[Stored items]
--
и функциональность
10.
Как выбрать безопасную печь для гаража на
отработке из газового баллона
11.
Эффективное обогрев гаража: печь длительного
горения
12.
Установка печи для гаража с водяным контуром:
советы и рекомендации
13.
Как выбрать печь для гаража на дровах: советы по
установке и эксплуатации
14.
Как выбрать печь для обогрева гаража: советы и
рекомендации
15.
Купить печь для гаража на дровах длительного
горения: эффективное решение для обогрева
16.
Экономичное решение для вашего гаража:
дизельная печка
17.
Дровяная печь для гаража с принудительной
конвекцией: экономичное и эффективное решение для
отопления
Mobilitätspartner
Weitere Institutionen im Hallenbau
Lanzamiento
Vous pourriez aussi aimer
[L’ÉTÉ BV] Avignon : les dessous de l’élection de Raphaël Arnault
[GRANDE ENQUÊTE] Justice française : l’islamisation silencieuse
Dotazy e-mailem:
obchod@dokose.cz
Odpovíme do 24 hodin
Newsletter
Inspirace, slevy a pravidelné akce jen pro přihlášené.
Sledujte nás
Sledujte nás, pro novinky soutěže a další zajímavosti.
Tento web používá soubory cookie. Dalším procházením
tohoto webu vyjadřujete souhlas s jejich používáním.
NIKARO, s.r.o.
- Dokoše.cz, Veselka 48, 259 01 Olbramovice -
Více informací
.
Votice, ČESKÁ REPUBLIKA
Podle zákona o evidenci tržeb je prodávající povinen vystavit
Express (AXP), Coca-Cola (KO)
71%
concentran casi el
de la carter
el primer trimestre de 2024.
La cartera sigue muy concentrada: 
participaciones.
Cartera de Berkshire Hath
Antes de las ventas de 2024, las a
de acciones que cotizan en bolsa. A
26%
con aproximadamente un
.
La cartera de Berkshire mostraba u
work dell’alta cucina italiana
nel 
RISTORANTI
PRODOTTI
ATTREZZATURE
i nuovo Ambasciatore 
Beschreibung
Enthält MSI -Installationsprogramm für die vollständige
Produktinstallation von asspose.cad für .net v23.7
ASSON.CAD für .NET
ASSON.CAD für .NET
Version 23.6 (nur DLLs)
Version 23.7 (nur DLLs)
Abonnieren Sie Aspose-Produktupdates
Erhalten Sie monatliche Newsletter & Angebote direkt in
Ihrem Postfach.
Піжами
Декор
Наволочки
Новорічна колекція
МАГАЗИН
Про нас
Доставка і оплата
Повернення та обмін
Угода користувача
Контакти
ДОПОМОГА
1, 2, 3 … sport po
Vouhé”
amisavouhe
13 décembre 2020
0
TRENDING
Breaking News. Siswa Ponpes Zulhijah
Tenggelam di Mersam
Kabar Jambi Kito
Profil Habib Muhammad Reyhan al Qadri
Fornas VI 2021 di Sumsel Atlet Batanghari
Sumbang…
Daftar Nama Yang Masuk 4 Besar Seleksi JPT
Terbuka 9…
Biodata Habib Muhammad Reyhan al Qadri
--
Copy every line of the data above character for character, in the same order and with the same line breaks.

и функциональность
10.
Как выбрать безопасную печь для гаража на
отработке из газового баллона
11.
Эффективное обогрев гаража: печь длительного
горения
12.
Установка печи для гаража с водяным контуром:
советы и рекомендации
13.
Как выбрать печь для гаража на дровах: советы по
установке и эксплуатации
14.
Как выбрать печь для обогрева гаража: советы и
рекомендации
15.
Купить печь для гаража на дровах длительного
горения: эффективное решение для обогрева
16.
Экономичное решение для вашего гаража:
дизельная печка
17.
Дровяная печь для гаража с принудительной
конвекцией: экономичное и эффективное решение для
отопления
Mobilitätspartner
Weitere Institutionen im Hallenbau
Lanzamiento
Vous pourriez aussi aimer
[L’ÉTÉ BV] Avignon : les dessous de l’élection de Raphaël Arnault
[GRANDE ENQUÊTE] Justice française : l’islamisation silencieuse
Dotazy e-mailem:
obchod@dokose.cz
Odpovíme do 24 hodin
Newsletter
Inspirace, slevy a pravidelné akce jen pro přihlášené.
Sledujte nás
Sledujte nás, pro novinky soutěže a další zajímavosti.
Tento web používá soubory cookie. Dalším procházením
tohoto webu vyjadřujete souhlas s jejich používáním.
NIKARO, s.r.o.
- Dokoše.cz, Veselka 48, 259 01 Olbramovice -
Více informací
.
Votice, ČESKÁ REPUBLIKA
Podle zákona o evidenci tržeb je prodávající povinen vystavit
Express (AXP), Coca-Cola (KO)
71%
concentran casi el
de la carter
el primer trimestre de 2024.
La cartera sigue muy concentrada: 
participaciones.
Cartera de Berkshire Hath
Antes de las ventas de 2024, las a
de acciones que cotizan en bolsa. A
26%
con aproximadamente un
.
La cartera de Berkshire mostraba u
work dell’alta cucina italiana
nel 
RISTORANTI
PRODOTTI
ATTREZZATURE
i nuovo Ambasciatore 
Beschreibung
Enthält MSI -Installationsprogramm für die vollständige
Produktinstallation von asspose.cad für .net v23.7
ASSON.CAD für .NET
ASSON.CAD für .NET
Version 23.6 (nur DLLs)
Version 23.7 (nur DLLs)
Abonnieren Sie Aspose-Produktupdates
Erhalten Sie monatliche Newsletter & Angebote direkt in
Ihrem Postfach.
Піжами
Декор
Наволочки
Новорічна колекція
МАГАЗИН
Про нас
Доставка і оплата
Повернення та обмін
Угода користувача
Контакти
ДОПОМОГА
1, 2, 3 … sport po
Vouhé”
amisavouhe
13 décembre 2020
0
TRENDING
Breaking News. Siswa Ponpes Zulhijah
Tenggelam di Mersam
Kabar Jambi Kito
Profil Habib Muhammad Reyhan al Qadri
Fornas VI 2021 di Sumsel Atlet Batanghari
Sumbang…
Daftar Nama Yang Masuk 4 Besar Seleksi JPT
Terbuka 9…
Biodata Habib Muhammad Reyhan al Qadri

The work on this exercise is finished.